A Heavier-Than-Air Craft?

Louis Bleriot is the first man to fly across the English Channel, or any large body of open water, in a 'heavier-than-air craft.' (This, by the way, is a fancy way of saying the machine pushes air down so that a reaction occurs to push the aircraft up). This event played a large role in the beginning steps of globalization during the modernist movement.

1909-11-18 00:00:00

The US aggressively respond to the execution of 2 American Revolutionaries.

In Nicaragua, 500 revolutionaries are executed at the orders of Dictator Jose Santos Zelaya, 2 of them were American. The US government responds by sending 2 warships. once again this appears to be a harbinger of American Forgein policy.

1910-01-01 00:00:00

First Missle Experiment

Missiles are dropped from an airplane for the first time, when United States Army Lieutenant Paul W. Beck drops sandbags simulating bombs over Los Angeles, California.

1910-02-01 00:00:00

T.S. Eliot Begins Writing "The Love Song of J. Alfred Prufrock"
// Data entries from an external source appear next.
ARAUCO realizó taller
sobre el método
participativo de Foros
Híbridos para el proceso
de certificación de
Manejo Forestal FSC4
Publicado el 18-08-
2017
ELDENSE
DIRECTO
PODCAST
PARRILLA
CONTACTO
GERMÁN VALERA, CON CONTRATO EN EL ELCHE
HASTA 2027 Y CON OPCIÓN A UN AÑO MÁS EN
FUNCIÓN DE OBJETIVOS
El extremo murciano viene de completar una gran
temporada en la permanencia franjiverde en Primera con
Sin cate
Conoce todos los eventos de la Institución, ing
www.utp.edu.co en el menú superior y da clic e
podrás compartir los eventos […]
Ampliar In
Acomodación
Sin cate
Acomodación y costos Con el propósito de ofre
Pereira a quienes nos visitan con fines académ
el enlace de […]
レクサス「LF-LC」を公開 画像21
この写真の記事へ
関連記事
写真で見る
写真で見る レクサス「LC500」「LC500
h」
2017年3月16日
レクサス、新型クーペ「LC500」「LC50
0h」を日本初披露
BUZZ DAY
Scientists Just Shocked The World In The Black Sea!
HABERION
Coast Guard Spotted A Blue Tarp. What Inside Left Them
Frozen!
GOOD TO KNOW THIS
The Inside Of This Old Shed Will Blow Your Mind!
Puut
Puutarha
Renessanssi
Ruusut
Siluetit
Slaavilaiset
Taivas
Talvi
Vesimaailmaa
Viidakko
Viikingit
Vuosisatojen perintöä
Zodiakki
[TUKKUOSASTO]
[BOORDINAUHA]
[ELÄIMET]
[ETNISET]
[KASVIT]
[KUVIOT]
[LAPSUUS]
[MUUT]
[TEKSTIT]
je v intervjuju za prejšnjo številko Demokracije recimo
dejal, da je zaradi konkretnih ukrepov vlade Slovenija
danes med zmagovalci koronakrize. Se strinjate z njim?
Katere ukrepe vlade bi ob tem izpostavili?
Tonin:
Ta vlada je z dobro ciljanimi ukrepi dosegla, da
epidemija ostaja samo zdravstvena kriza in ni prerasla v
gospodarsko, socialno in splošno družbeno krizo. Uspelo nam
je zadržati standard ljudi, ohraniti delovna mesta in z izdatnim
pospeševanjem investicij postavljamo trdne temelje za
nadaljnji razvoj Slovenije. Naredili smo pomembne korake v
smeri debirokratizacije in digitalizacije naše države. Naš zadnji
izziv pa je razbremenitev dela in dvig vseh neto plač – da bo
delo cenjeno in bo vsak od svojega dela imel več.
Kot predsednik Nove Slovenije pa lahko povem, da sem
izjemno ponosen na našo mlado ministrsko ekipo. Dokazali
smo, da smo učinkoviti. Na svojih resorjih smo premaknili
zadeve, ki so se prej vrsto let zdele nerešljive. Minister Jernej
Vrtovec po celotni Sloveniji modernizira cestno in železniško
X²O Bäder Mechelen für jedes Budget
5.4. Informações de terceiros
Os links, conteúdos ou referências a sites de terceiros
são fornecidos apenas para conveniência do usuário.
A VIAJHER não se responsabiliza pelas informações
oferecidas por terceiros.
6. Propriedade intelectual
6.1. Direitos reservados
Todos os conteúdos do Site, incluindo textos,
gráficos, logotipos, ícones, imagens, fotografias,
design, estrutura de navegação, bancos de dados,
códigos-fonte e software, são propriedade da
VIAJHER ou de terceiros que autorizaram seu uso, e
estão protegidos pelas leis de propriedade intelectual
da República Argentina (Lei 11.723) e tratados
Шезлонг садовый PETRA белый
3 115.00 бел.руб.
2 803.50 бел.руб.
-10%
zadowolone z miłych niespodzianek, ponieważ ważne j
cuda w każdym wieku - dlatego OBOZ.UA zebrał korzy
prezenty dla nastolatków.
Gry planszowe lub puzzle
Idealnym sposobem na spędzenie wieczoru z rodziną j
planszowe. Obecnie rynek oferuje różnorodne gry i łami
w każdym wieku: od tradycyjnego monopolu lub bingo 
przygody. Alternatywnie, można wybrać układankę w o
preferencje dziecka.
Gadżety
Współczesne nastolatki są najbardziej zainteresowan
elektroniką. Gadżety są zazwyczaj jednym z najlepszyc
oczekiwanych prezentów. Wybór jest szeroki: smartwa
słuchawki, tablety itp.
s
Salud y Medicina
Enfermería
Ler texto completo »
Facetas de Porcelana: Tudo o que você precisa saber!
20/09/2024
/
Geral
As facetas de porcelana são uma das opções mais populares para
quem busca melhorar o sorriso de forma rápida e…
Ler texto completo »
Eliot began writing this poem in February of 1910 while still in school at the Sorbonne, though it would not be finished until the summer of 1911 or published until 1915. The poem marks the beginning of Eliot's career as an influential modern poet, and some would argue the beginning of the era of modernist poetry, generally speaking. "Love Song" remains one of the most promient poems of the modern era, and certainly is revolutionary in its content--themes of sexual frustration, decay and mortality pervade throughout the stream-of-consciousness drama.

1910-04-20 00:00:00

Perihelion of Halley's Comet

Halley's comet became visible to the naked eye on 10 April 1910 and came to perihelion ten days after, on April 20. The 1910 approach of the comet was particularly significant as it was the first of which a photograph was taken and also the first instance in which spectroscopic data was collected. On May 19, the Earth actually passed through the tail of the comet itself. Also of note: The writer Mark Twain was born in 1935, two weeks after the perihelion of Halley's comet. He died on April 21 of 2010, the day after the following perihelion of the comet.

1910-05-09 05:42:13

Total Solar Eclipse

A total solar eclipse occured on this date and lasted 4 minutes and 15 seconds. The set of solar eclipses repeat approximately every 177 days and 4 hours at alternating nodes of the moon's orbit.

1910-09-01 00:00:00

Catholic Oaths Against Modernism

The Vatican introduces a compulsory oath against [religious] modernism, to be taken by all priests upon ordination.